§ **THE PROBLEM**:
Every entry, start to finish, should be printed verbatim without pictures.

§ **DATA SECTION**:
* * *

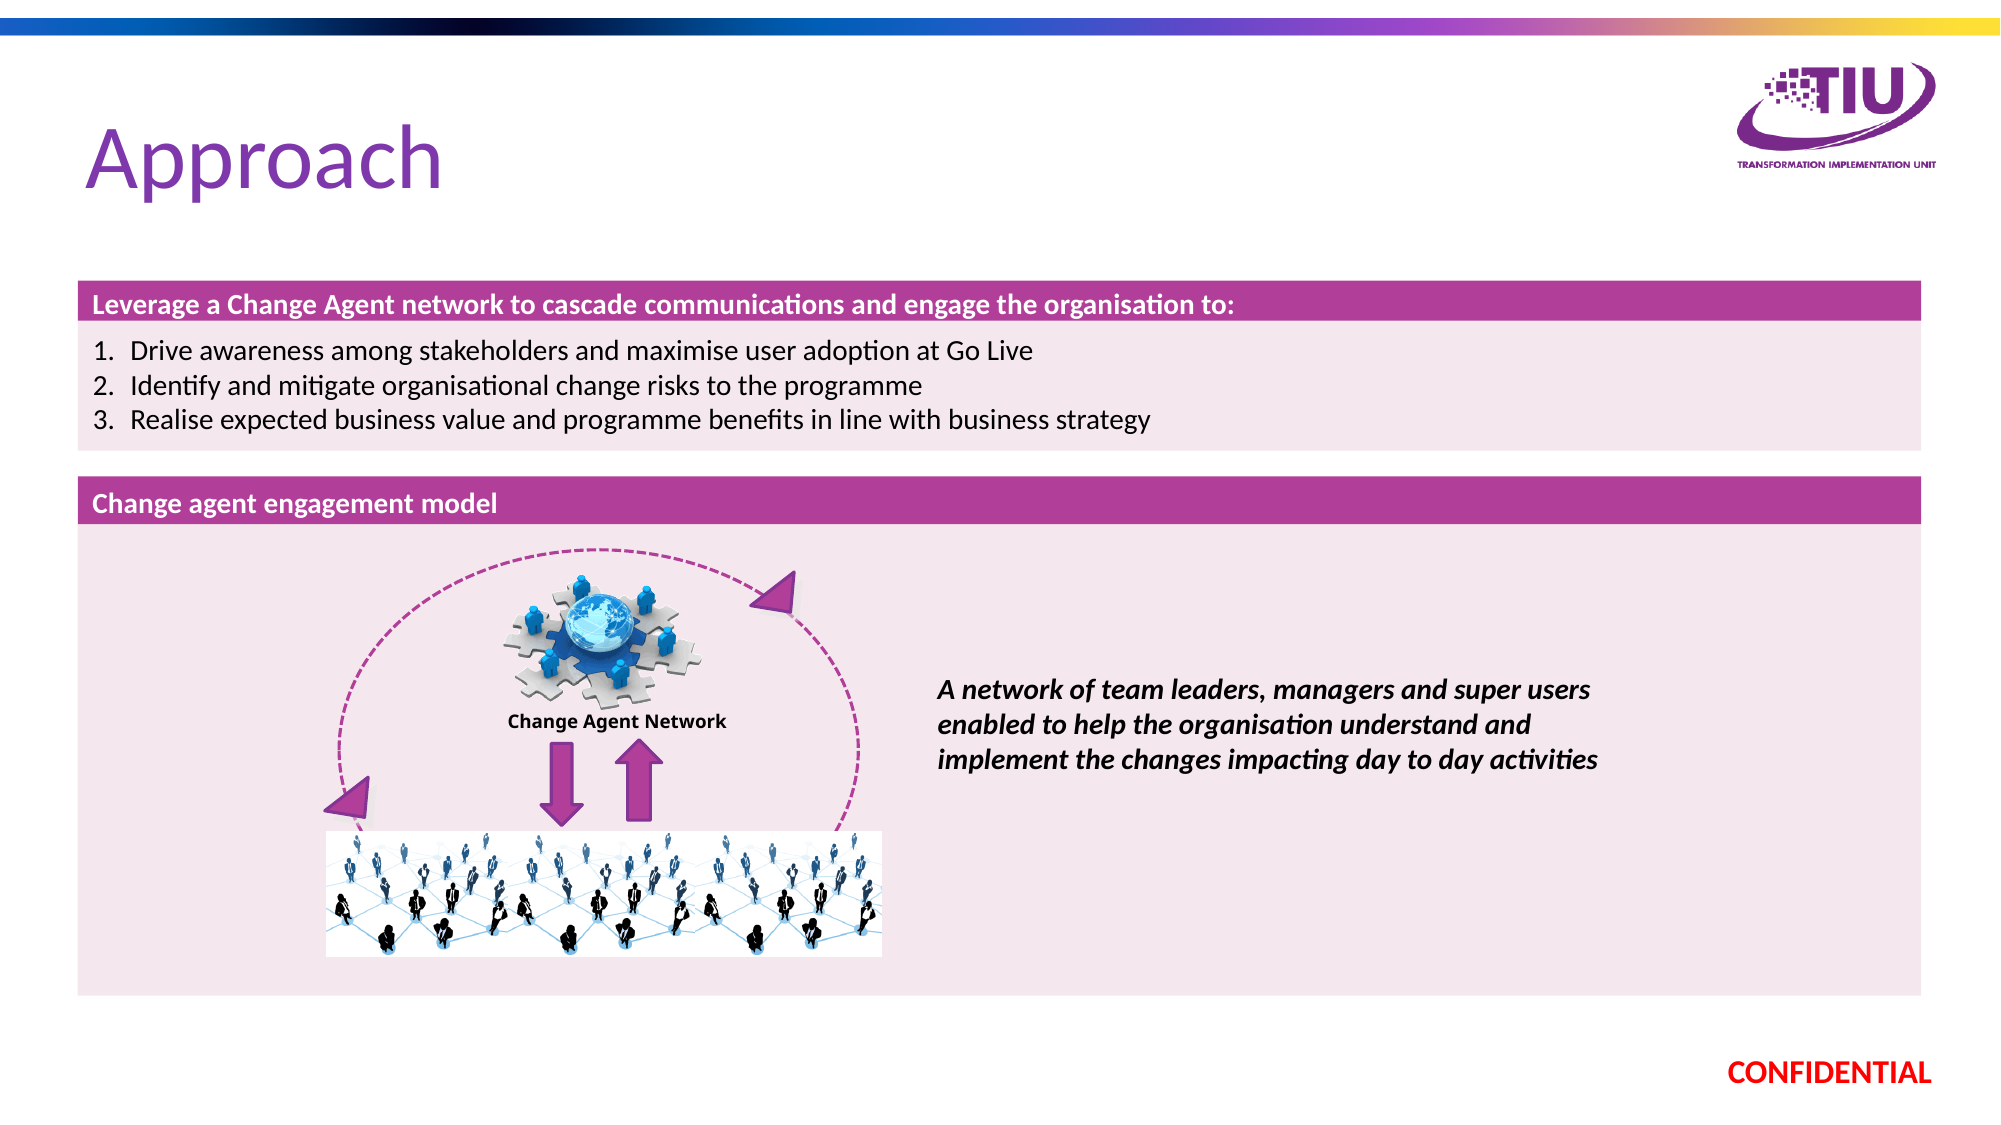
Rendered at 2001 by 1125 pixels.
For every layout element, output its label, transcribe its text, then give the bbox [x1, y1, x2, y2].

text_box [77, 525, 1922, 996]
text_box Change agent engagement model [77, 476, 1922, 525]
text_box [750, 572, 795, 613]
text_box A network of team leaders, managers and super users enabled to help the organisation understand and implement the changes impacting day to day activities [922, 663, 1634, 783]
text_box [324, 777, 369, 818]
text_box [326, 831, 883, 958]
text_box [77, 280, 1922, 451]
text_box Approach [71, 89, 1690, 215]
text_box CONFIDENTIAL [1563, 1042, 1948, 1098]
picture [0, 0, 2001, 1125]
text_box [339, 549, 859, 829]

* * *

§ **TASK SOLUTION**:
Rendered at 2001 by 1125 pixels.
For every layout element, output its label, transcribe its text, then give the bbox [x1, y1, x2, y2].

text_box [77, 525, 1922, 996]
text_box Change agent engagement model [77, 476, 1922, 525]
text_box [750, 572, 795, 613]
text_box A network of team leaders, managers and super users enabled to help the organisation understand and implement the changes impacting day to day activities [922, 663, 1634, 783]
text_box [324, 777, 369, 818]
text_box [326, 831, 883, 958]
text_box [77, 280, 1922, 451]
text_box Approach [71, 89, 1690, 215]
text_box CONFIDENTIAL [1563, 1042, 1948, 1098]
picture [0, 0, 2001, 1125]
text_box [339, 549, 859, 829]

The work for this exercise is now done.